Somewhere along the line, the psychiatric interview or consultation became the ‘assessment’ with a list of questions to ask the patient. Changes in the examination system of doctors reinforced this, with the shorter structured OSCEs (Observed Structured Clinical Examinations) with role-played patients, that are probably fairer to the candidates, but reward marks for asking the ‘right questions’ when ‘assessing depression’, ‘suicide risk’ or ‘hallucinations’. I’m as guilty of this as anyone. I teach suicide risk assessment skills. The blurb for my latest book on depression mentions assessment too.

So what’s the problem I have with assessment? Well, when a person assesses another they are implicitly making a judgment about their suitability for something or their ability to achieve particular goals. As a patient I have been assessed for therapy. That’s fair enough perhaps when there are indications as to whether or not a person might benefit rom that intervention. Psychologists regularly carry out assessments perfectly reasonably as not everyone will benefit from their specialist expertise. But how often is this mutual assessment? Are you a person I could talk to?

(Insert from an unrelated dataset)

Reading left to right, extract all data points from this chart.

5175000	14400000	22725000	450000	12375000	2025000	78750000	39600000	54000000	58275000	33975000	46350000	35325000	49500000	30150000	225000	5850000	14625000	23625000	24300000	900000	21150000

And so often now I see mental health assessment as a tool to exclude rather than seek to help a person find the help they might benefit from. Its more ‘this person isn’t psychotic or actively suicidal so there is nothing we can offer them’ rather than, ‘this person is consulting me. They are extremely distressed. They don’t understand what is happening to them. How can I help them?’ In our increasingly fragmented health care system everyone is carrying out assessment according to their particular ‘criteria’ while the service user understandably feels they have been ‘assessed to death- when is someone going to help me?

Can we move away, in mental health care, from this culture of assessment back to one of a consultation, which David Tuckett and his colleagues first described many years ago as the ‘Meeting Between Experts’?

I am the expert in what I am experiencing. You are the expert in what might be effective. In consulting you and providing you with all this very sensitive information about my inner life, I’m an trusting that you as a professional will be able not only to say if you will be able to help me personally, but also that you will do your best to help me access what I need.

I really need your assistance now to navigate this increasingly hostile system of care. I am asking for your help.